Bring on the gentle sisu.
What does that mean in this case?
It begins with communication. “I’m horny, let’s get it on,” often doesn’t work. Pushing on for your own satisfaction is cruel if your partner is in pain. Or if your partner really needs help getting as aroused as you are, you need to take time to figure out what that means.
And sometimes it means saying, “Not now. Later.” Sometimes it means saying, “What would feel better for you?” Or, “Shall I stop and try something different?” Seniors really can be open to all the ‘other’ ways of helping each other feel good. Need to stay healthy? Try slowly feeding your partner celery and carrot sticks with your fingers. Use gentle sisu to kick your imagination into gear. Pills and toys can be a help; but stay aware of the person you are loving and what delights them.
On the other hand, sometimes digging deep emotionally means recognizing that your partner is done with that part of their life. It can mean shifting to taking care of yourself by yourself. It can mean happily putting that part of your life to rest. But if you have a partner, you really need to check in to see how the changes in you effect them.
An important lesson in the Last Quarter is that sex in this time of life can most often be a truly emotional experience. The biological triggers don’t just kick in to scratch the itch. You see more and more clearly the place sex has in the bond with another, and that it requires love, consideration, care, and patience.

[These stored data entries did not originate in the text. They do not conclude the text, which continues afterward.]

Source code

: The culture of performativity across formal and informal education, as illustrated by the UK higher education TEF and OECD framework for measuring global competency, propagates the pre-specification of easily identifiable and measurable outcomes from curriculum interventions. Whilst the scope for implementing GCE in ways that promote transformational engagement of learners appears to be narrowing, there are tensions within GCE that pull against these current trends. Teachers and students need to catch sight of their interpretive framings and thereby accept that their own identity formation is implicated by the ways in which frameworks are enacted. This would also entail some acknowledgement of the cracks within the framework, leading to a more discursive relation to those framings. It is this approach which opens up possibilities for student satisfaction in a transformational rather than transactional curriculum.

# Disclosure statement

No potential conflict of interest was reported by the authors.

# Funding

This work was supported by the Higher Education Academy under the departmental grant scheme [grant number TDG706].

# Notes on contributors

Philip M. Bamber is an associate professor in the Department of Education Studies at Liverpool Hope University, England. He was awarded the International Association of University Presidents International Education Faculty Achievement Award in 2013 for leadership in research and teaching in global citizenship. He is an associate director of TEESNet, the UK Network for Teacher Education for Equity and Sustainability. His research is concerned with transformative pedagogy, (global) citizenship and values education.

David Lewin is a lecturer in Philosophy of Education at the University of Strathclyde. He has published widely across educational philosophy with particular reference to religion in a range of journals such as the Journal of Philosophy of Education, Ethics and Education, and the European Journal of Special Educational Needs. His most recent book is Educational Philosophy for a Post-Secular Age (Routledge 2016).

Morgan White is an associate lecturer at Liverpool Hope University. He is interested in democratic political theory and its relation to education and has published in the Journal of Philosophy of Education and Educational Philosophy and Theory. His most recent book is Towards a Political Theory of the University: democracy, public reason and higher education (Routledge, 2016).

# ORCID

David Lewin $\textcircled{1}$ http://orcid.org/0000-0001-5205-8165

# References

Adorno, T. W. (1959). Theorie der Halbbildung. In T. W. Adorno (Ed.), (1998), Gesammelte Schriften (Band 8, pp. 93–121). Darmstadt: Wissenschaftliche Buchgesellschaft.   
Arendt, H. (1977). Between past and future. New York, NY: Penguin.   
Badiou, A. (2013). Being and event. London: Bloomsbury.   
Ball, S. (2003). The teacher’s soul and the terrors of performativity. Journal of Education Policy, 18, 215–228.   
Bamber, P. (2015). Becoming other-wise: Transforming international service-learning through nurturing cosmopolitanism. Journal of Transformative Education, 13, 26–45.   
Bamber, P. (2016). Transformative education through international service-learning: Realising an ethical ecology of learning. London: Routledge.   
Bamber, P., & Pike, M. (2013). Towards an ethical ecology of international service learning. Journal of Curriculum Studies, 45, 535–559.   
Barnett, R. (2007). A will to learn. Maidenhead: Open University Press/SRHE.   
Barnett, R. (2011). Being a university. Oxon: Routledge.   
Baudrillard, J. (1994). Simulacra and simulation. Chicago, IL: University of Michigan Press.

Even those seniors who find themselves without a permanent partner and are free to experiment with new relationships are faced with the fact that most often they are dealing with a real person with history, family, health concerns, well-established habits and tastes, and often pretty damn specific stuff that makes them feel good or wired or grossed out. You might find a much younger partner and be tempted to match them move for move. Don’t. Be real. Use your need for time and patience to help them enjoy a more curated sex. Don’t be afraid to gently teach. Let them see your gratitude.
Sex can be a very simple act. But people aren’t simple. Use your gentle sisu to ‘suss out’ just what still enchants your body; what enchants another’s body, and how you can tenderly share what you want and need and what you have to give to the end of the Last Quarter. And sometimes be positively fierce.